Return the entries below precisely, omitting nothing.

━━━━━ Dataset extract

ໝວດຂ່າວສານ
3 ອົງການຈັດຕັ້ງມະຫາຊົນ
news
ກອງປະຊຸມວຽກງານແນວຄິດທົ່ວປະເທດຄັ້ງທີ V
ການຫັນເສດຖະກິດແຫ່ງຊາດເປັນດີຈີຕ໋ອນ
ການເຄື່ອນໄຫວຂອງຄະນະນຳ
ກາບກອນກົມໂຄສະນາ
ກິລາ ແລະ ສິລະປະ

━━━━━━━━━━

# Exercise solution:
ໝວດຂ່າວສານ
3 ອົງການຈັດຕັ້ງມະຫາຊົນ
news
ກອງປະຊຸມວຽກງານແນວຄິດທົ່ວປະເທດຄັ້ງທີ V
ການຫັນເສດຖະກິດແຫ່ງຊາດເປັນດີຈີຕ໋ອນ
ການເຄື່ອນໄຫວຂອງຄະນະນຳ
ກາບກອນກົມໂຄສະນາ
ກິລາ ແລະ ສິລະປະ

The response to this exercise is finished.